** INPUT DATA **
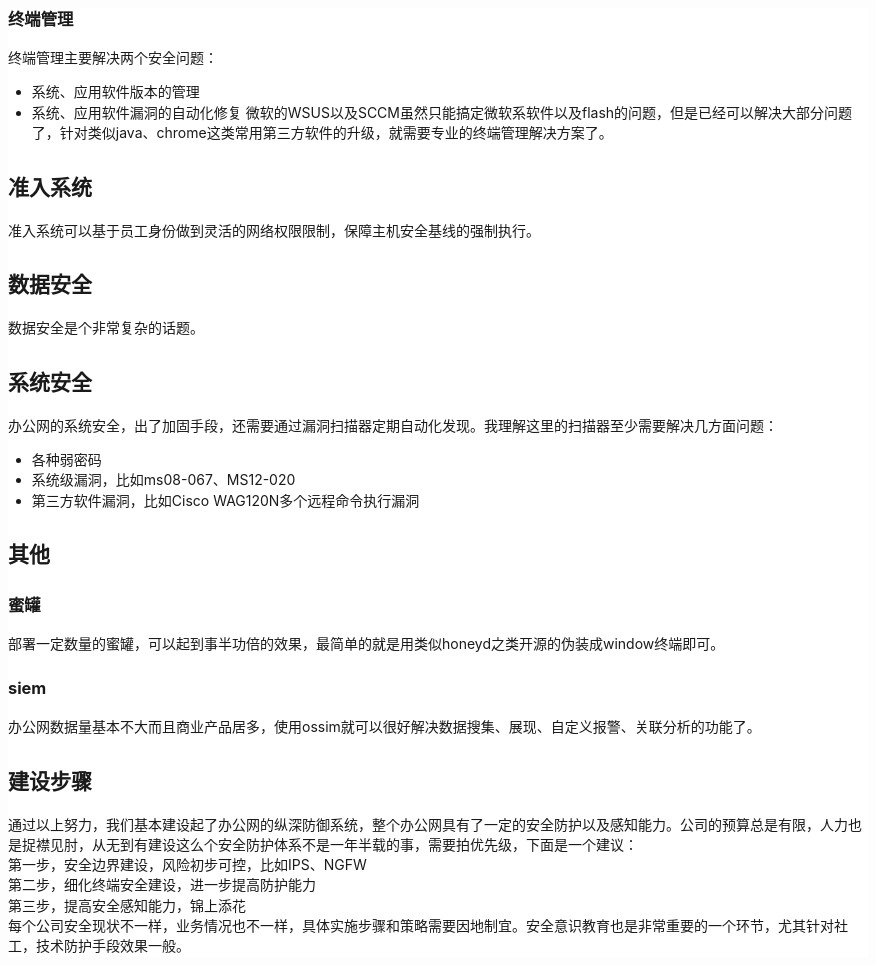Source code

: ### 终端管理
终端管理主要解决两个安全问题：  
* 系统、应用软件版本的管理
* 系统、应用软件漏洞的自动化修复
微软的WSUS以及SCCM虽然只能搞定微软系软件以及flash的问题，但是已经可以解决大部分问题了，针对类似java、chrome这类常用第三方软件的升级，就需要专业的终端管理解决方案了。  

## 准入系统
准入系统可以基于员工身份做到灵活的网络权限限制，保障主机安全基线的强制执行。

## 数据安全
数据安全是个非常复杂的话题。  

## 系统安全
办公网的系统安全，出了加固手段，还需要通过漏洞扫描器定期自动化发现。我理解这里的扫描器至少需要解决几方面问题：  
* 各种弱密码
* 系统级漏洞，比如ms08-067、MS12-020
* 第三方软件漏洞，比如Cisco WAG120N多个远程命令执行漏洞

## 其他
### 蜜罐
部署一定数量的蜜罐，可以起到事半功倍的效果，最简单的就是用类似honeyd之类开源的伪装成window终端即可。  
### siem
办公网数据量基本不大而且商业产品居多，使用ossim就可以很好解决数据搜集、展现、自定义报警、关联分析的功能了。  

## 建设步骤
通过以上努力，我们基本建设起了办公网的纵深防御系统，整个办公网具有了一定的安全防护以及感知能力。公司的预算总是有限，人力也是捉襟见肘，从无到有建设这么个安全防护体系不是一年半载的事，需要拍优先级，下面是一个建议：  
第一步，安全边界建设，风险初步可控，比如IPS、NGFW  
第二步，细化终端安全建设，进一步提高防护能力  
第三步，提高安全感知能力，锦上添花  
每个公司安全现状不一样，业务情况也不一样，具体实施步骤和策略需要因地制宜。安全意识教育也是非常重要的一个环节，尤其针对社工，技术防护手段效果一般。  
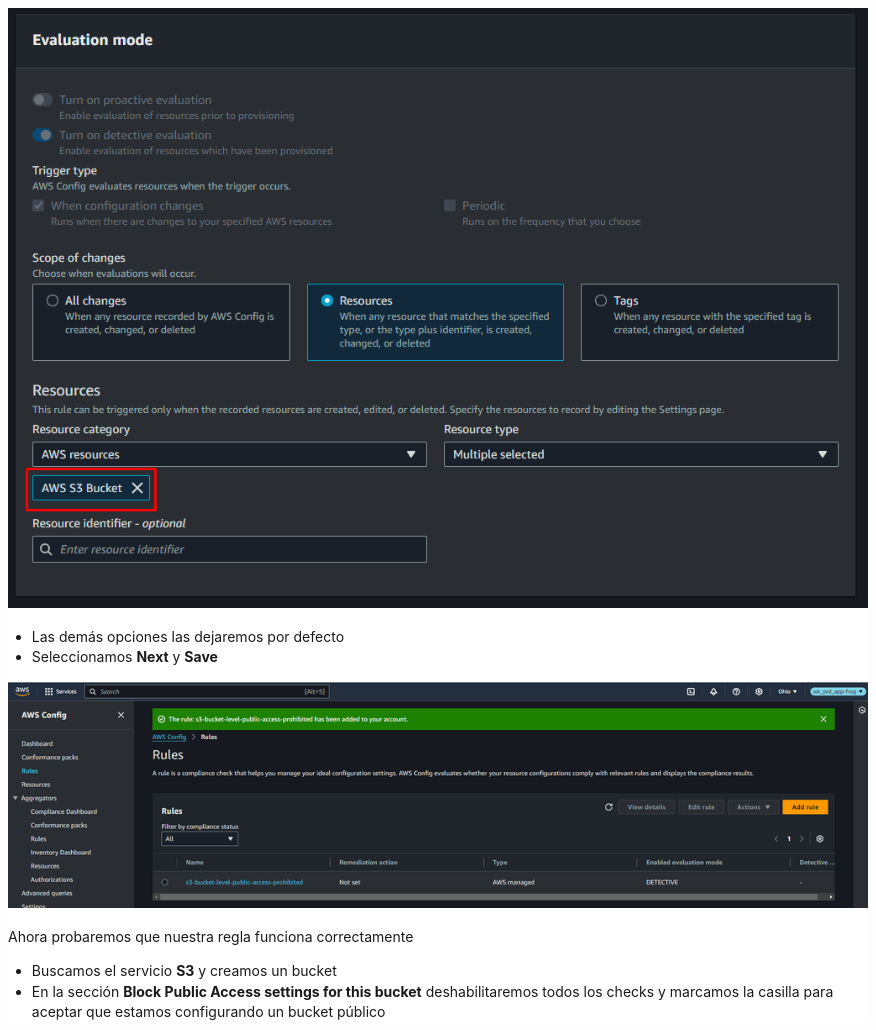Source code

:![Diagrama AWS Config](./img/rules-select-s3-bucket-public-access-prohibited-2.png)

- Las demás opciones las dejaremos por defecto
- Seleccionamos **Next** y **Save**

![Diagrama AWS Config](./img/rules-select-s3-bucket-public-access-prohibited-finish.png)

Ahora probaremos que nuestra regla funciona correctamente

- Buscamos el servicio **S3** y creamos un bucket
- En la sección **Block Public Access settings for this bucket** deshabilitaremos todos los checks y marcamos la casilla para aceptar que estamos configurando un bucket público
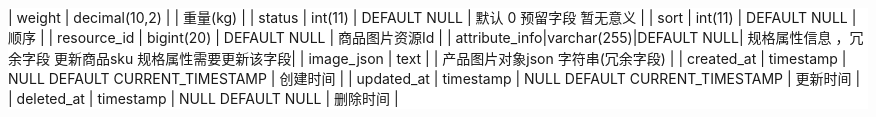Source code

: |   weight          |  decimal(10,2)   |            |   重量(kg)   |
|   status          |  int(11)   |   DEFAULT NULL         |   默认 0 预留字段 暂无意义  |
|   sort          |  int(11)   |   DEFAULT NULL         |   顺序    |
|   resource_id          |  bigint(20)   |   DEFAULT NULL         |   商品图片资源Id    |
|   attribute_info|varchar(255)|DEFAULT NULL| 规格属性信息 ，冗余字段 更新商品sku 规格属性需要更新该字段|
|   image_json          |  text   |            |   产品图片对象json 字符串(冗余字段)   |
|   created_at  |  timestamp    |   NULL DEFAULT CURRENT_TIMESTAMP  |   创建时间    |
|   updated_at  |  timestamp    |   NULL DEFAULT CURRENT_TIMESTAMP  |   更新时间    |
|   deleted_at  |  timestamp    |   NULL DEFAULT NULL               |   删除时间    |


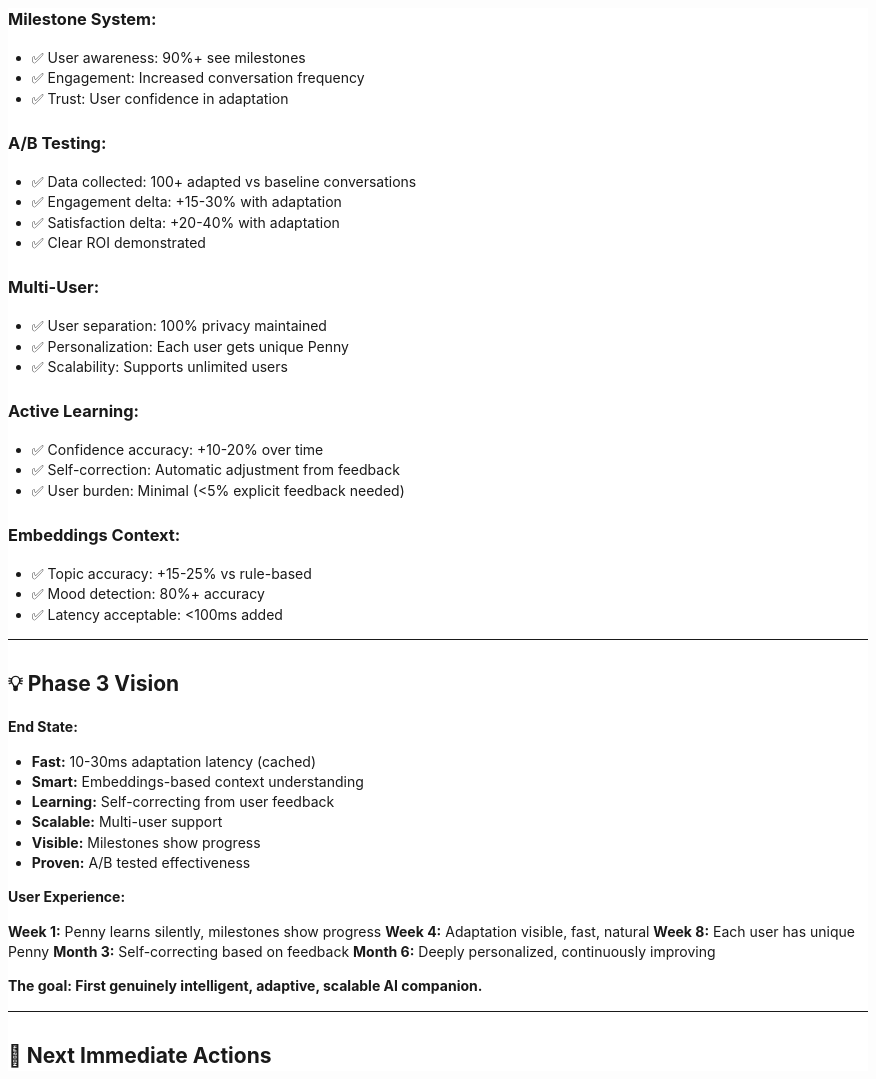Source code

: ### **Milestone System:**
- ✅ User awareness: 90%+ see milestones
- ✅ Engagement: Increased conversation frequency
- ✅ Trust: User confidence in adaptation

### **A/B Testing:**
- ✅ Data collected: 100+ adapted vs baseline conversations
- ✅ Engagement delta: +15-30% with adaptation
- ✅ Satisfaction delta: +20-40% with adaptation
- ✅ Clear ROI demonstrated

### **Multi-User:**
- ✅ User separation: 100% privacy maintained
- ✅ Personalization: Each user gets unique Penny
- ✅ Scalability: Supports unlimited users

### **Active Learning:**
- ✅ Confidence accuracy: +10-20% over time
- ✅ Self-correction: Automatic adjustment from feedback
- ✅ User burden: Minimal (<5% explicit feedback needed)

### **Embeddings Context:**
- ✅ Topic accuracy: +15-25% vs rule-based
- ✅ Mood detection: 80%+ accuracy
- ✅ Latency acceptable: <100ms added

---

## 💡 **Phase 3 Vision**

**End State:**
- **Fast:** 10-30ms adaptation latency (cached)
- **Smart:** Embeddings-based context understanding
- **Learning:** Self-correcting from user feedback
- **Scalable:** Multi-user support
- **Visible:** Milestones show progress
- **Proven:** A/B tested effectiveness

**User Experience:**

**Week 1:** Penny learns silently, milestones show progress
**Week 4:** Adaptation visible, fast, natural
**Week 8:** Each user has unique Penny
**Month 3:** Self-correcting based on feedback
**Month 6:** Deeply personalized, continuously improving

**The goal: First genuinely intelligent, adaptive, scalable AI companion.**

---

## 🚀 **Next Immediate Actions**
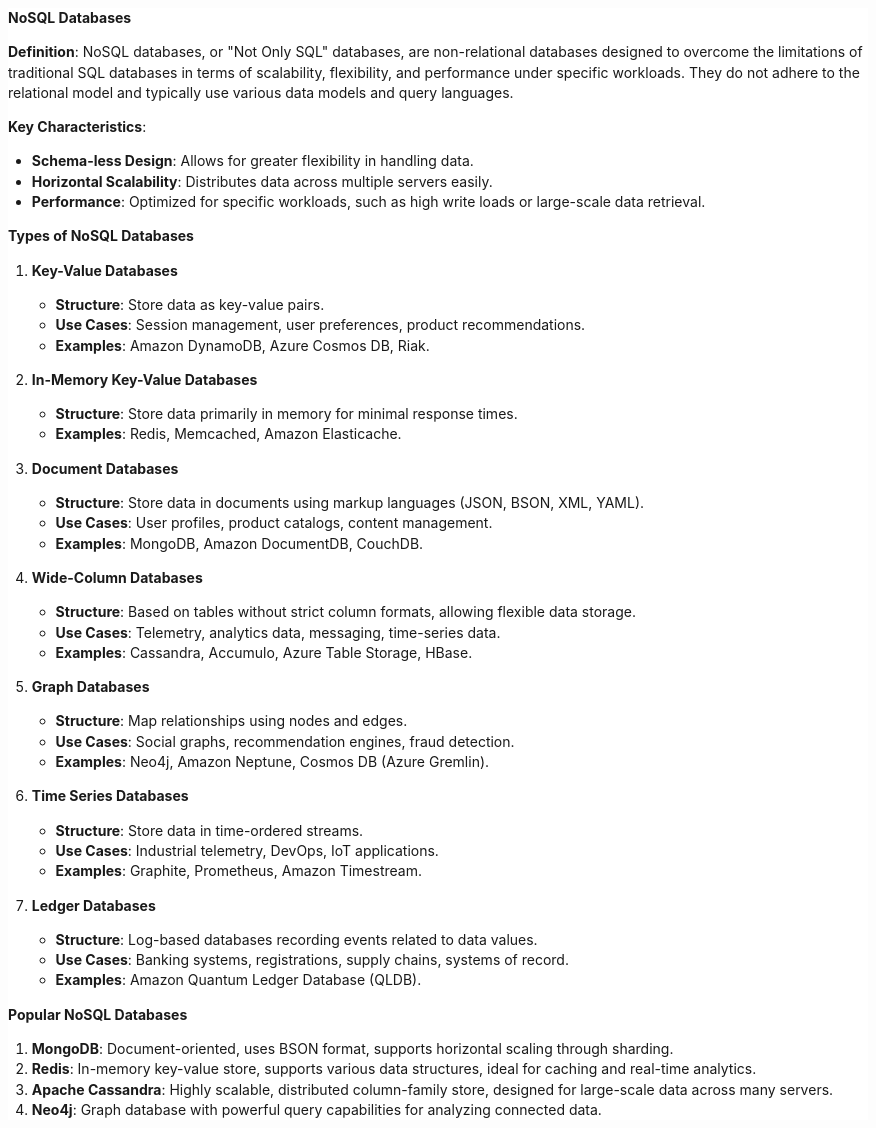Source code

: **NoSQL Databases**

**Definition**: NoSQL databases, or "Not Only SQL" databases, are non-relational databases designed to overcome the limitations of traditional SQL databases in terms of scalability, flexibility, and performance under specific workloads. They do not adhere to the relational model and typically use various data models and query languages.

**Key Characteristics**:
- **Schema-less Design**: Allows for greater flexibility in handling data.
- **Horizontal Scalability**: Distributes data across multiple servers easily.
- **Performance**: Optimized for specific workloads, such as high write loads or large-scale data retrieval.

**Types of NoSQL Databases**

1. **Key-Value Databases**
   - **Structure**: Store data as key-value pairs.
   - **Use Cases**: Session management, user preferences, product recommendations.
   - **Examples**: Amazon DynamoDB, Azure Cosmos DB, Riak.

2. **In-Memory Key-Value Databases**
   - **Structure**: Store data primarily in memory for minimal response times.
   - **Examples**: Redis, Memcached, Amazon Elasticache.

3. **Document Databases**
   - **Structure**: Store data in documents using markup languages (JSON, BSON, XML, YAML).
   - **Use Cases**: User profiles, product catalogs, content management.
   - **Examples**: MongoDB, Amazon DocumentDB, CouchDB.

4. **Wide-Column Databases**
   - **Structure**: Based on tables without strict column formats, allowing flexible data storage.
   - **Use Cases**: Telemetry, analytics data, messaging, time-series data.
   - **Examples**: Cassandra, Accumulo, Azure Table Storage, HBase.

5. **Graph Databases**
   - **Structure**: Map relationships using nodes and edges.
   - **Use Cases**: Social graphs, recommendation engines, fraud detection.
   - **Examples**: Neo4j, Amazon Neptune, Cosmos DB (Azure Gremlin).

6. **Time Series Databases**
   - **Structure**: Store data in time-ordered streams.
   - **Use Cases**: Industrial telemetry, DevOps, IoT applications.
   - **Examples**: Graphite, Prometheus, Amazon Timestream.

7. **Ledger Databases**
   - **Structure**: Log-based databases recording events related to data values.
   - **Use Cases**: Banking systems, registrations, supply chains, systems of record.
   - **Examples**: Amazon Quantum Ledger Database (QLDB).

**Popular NoSQL Databases**

1. **MongoDB**: Document-oriented, uses BSON format, supports horizontal scaling through sharding.
2. **Redis**: In-memory key-value store, supports various data structures, ideal for caching and real-time analytics.
3. **Apache Cassandra**: Highly scalable, distributed column-family store, designed for large-scale data across many servers.
4. **Neo4j**: Graph database with powerful query capabilities for analyzing connected data.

** WHAT YOU NEED TO DO **
Every line of the listing should be copied precisely, with images omitted.

** PROBLEM SOLUTION **
Source code

: ### 终端管理
终端管理主要解决两个安全问题：  
* 系统、应用软件版本的管理
* 系统、应用软件漏洞的自动化修复
微软的WSUS以及SCCM虽然只能搞定微软系软件以及flash的问题，但是已经可以解决大部分问题了，针对类似java、chrome这类常用第三方软件的升级，就需要专业的终端管理解决方案了。  

## 准入系统
准入系统可以基于员工身份做到灵活的网络权限限制，保障主机安全基线的强制执行。

## 数据安全
数据安全是个非常复杂的话题。  

## 系统安全
办公网的系统安全，出了加固手段，还需要通过漏洞扫描器定期自动化发现。我理解这里的扫描器至少需要解决几方面问题：  
* 各种弱密码
* 系统级漏洞，比如ms08-067、MS12-020
* 第三方软件漏洞，比如Cisco WAG120N多个远程命令执行漏洞

## 其他
### 蜜罐
部署一定数量的蜜罐，可以起到事半功倍的效果，最简单的就是用类似honeyd之类开源的伪装成window终端即可。  
### siem
办公网数据量基本不大而且商业产品居多，使用ossim就可以很好解决数据搜集、展现、自定义报警、关联分析的功能了。  

## 建设步骤
通过以上努力，我们基本建设起了办公网的纵深防御系统，整个办公网具有了一定的安全防护以及感知能力。公司的预算总是有限，人力也是捉襟见肘，从无到有建设这么个安全防护体系不是一年半载的事，需要拍优先级，下面是一个建议：  
第一步，安全边界建设，风险初步可控，比如IPS、NGFW  
第二步，细化终端安全建设，进一步提高防护能力  
第三步，提高安全感知能力，锦上添花  
每个公司安全现状不一样，业务情况也不一样，具体实施步骤和策略需要因地制宜。安全意识教育也是非常重要的一个环节，尤其针对社工，技术防护手段效果一般。  
Source code

:![Diagrama AWS Config](./img/rules-select-s3-bucket-public-access-prohibited-2.png)

- Las demás opciones las dejaremos por defecto
- Seleccionamos **Next** y **Save**

![Diagrama AWS Config](./img/rules-select-s3-bucket-public-access-prohibited-finish.png)

Ahora probaremos que nuestra regla funciona correctamente

- Buscamos el servicio **S3** y creamos un bucket
- En la sección **Block Public Access settings for this bucket** deshabilitaremos todos los checks y marcamos la casilla para aceptar que estamos configurando un bucket público
Source code

: |   weight          |  decimal(10,2)   |            |   重量(kg)   |
|   status          |  int(11)   |   DEFAULT NULL         |   默认 0 预留字段 暂无意义  |
|   sort          |  int(11)   |   DEFAULT NULL         |   顺序    |
|   resource_id          |  bigint(20)   |   DEFAULT NULL         |   商品图片资源Id    |
|   attribute_info|varchar(255)|DEFAULT NULL| 规格属性信息 ，冗余字段 更新商品sku 规格属性需要更新该字段|
|   image_json          |  text   |            |   产品图片对象json 字符串(冗余字段)   |
|   created_at  |  timestamp    |   NULL DEFAULT CURRENT_TIMESTAMP  |   创建时间    |
|   updated_at  |  timestamp    |   NULL DEFAULT CURRENT_TIMESTAMP  |   更新时间    |
|   deleted_at  |  timestamp    |   NULL DEFAULT NULL               |   删除时间    |


Source code

: ### **Milestone System:**
- ✅ User awareness: 90%+ see milestones
- ✅ Engagement: Increased conversation frequency
- ✅ Trust: User confidence in adaptation

### **A/B Testing:**
- ✅ Data collected: 100+ adapted vs baseline conversations
- ✅ Engagement delta: +15-30% with adaptation
- ✅ Satisfaction delta: +20-40% with adaptation
- ✅ Clear ROI demonstrated

### **Multi-User:**
- ✅ User separation: 100% privacy maintained
- ✅ Personalization: Each user gets unique Penny
- ✅ Scalability: Supports unlimited users

### **Active Learning:**
- ✅ Confidence accuracy: +10-20% over time
- ✅ Self-correction: Automatic adjustment from feedback
- ✅ User burden: Minimal (<5% explicit feedback needed)

### **Embeddings Context:**
- ✅ Topic accuracy: +15-25% vs rule-based
- ✅ Mood detection: 80%+ accuracy
- ✅ Latency acceptable: <100ms added

---

## 💡 **Phase 3 Vision**

**End State:**
- **Fast:** 10-30ms adaptation latency (cached)
- **Smart:** Embeddings-based context understanding
- **Learning:** Self-correcting from user feedback
- **Scalable:** Multi-user support
- **Visible:** Milestones show progress
- **Proven:** A/B tested effectiveness

**User Experience:**

**Week 1:** Penny learns silently, milestones show progress
**Week 4:** Adaptation visible, fast, natural
**Week 8:** Each user has unique Penny
**Month 3:** Self-correcting based on feedback
**Month 6:** Deeply personalized, continuously improving

**The goal: First genuinely intelligent, adaptive, scalable AI companion.**

---

## 🚀 **Next Immediate Actions**
Source code

: **NoSQL Databases**

**Definition**: NoSQL databases, or "Not Only SQL" databases, are non-relational databases designed to overcome the limitations of traditional SQL databases in terms of scalability, flexibility, and performance under specific workloads. They do not adhere to the relational model and typically use various data models and query languages.

**Key Characteristics**:
- **Schema-less Design**: Allows for greater flexibility in handling data.
- **Horizontal Scalability**: Distributes data across multiple servers easily.
- **Performance**: Optimized for specific workloads, such as high write loads or large-scale data retrieval.

**Types of NoSQL Databases**

1. **Key-Value Databases**
   - **Structure**: Store data as key-value pairs.
   - **Use Cases**: Session management, user preferences, product recommendations.
   - **Examples**: Amazon DynamoDB, Azure Cosmos DB, Riak.

2. **In-Memory Key-Value Databases**
   - **Structure**: Store data primarily in memory for minimal response times.
   - **Examples**: Redis, Memcached, Amazon Elasticache.

3. **Document Databases**
   - **Structure**: Store data in documents using markup languages (JSON, BSON, XML, YAML).
   - **Use Cases**: User profiles, product catalogs, content management.
   - **Examples**: MongoDB, Amazon DocumentDB, CouchDB.

4. **Wide-Column Databases**
   - **Structure**: Based on tables without strict column formats, allowing flexible data storage.
   - **Use Cases**: Telemetry, analytics data, messaging, time-series data.
   - **Examples**: Cassandra, Accumulo, Azure Table Storage, HBase.

5. **Graph Databases**
   - **Structure**: Map relationships using nodes and edges.
   - **Use Cases**: Social graphs, recommendation engines, fraud detection.
   - **Examples**: Neo4j, Amazon Neptune, Cosmos DB (Azure Gremlin).

6. **Time Series Databases**
   - **Structure**: Store data in time-ordered streams.
   - **Use Cases**: Industrial telemetry, DevOps, IoT applications.
   - **Examples**: Graphite, Prometheus, Amazon Timestream.

7. **Ledger Databases**
   - **Structure**: Log-based databases recording events related to data values.
   - **Use Cases**: Banking systems, registrations, supply chains, systems of record.
   - **Examples**: Amazon Quantum Ledger Database (QLDB).

**Popular NoSQL Databases**

1. **MongoDB**: Document-oriented, uses BSON format, supports horizontal scaling through sharding.
2. **Redis**: In-memory key-value store, supports various data structures, ideal for caching and real-time analytics.
3. **Apache Cassandra**: Highly scalable, distributed column-family store, designed for large-scale data across many servers.
4. **Neo4j**: Graph database with powerful query capabilities for analyzing connected data.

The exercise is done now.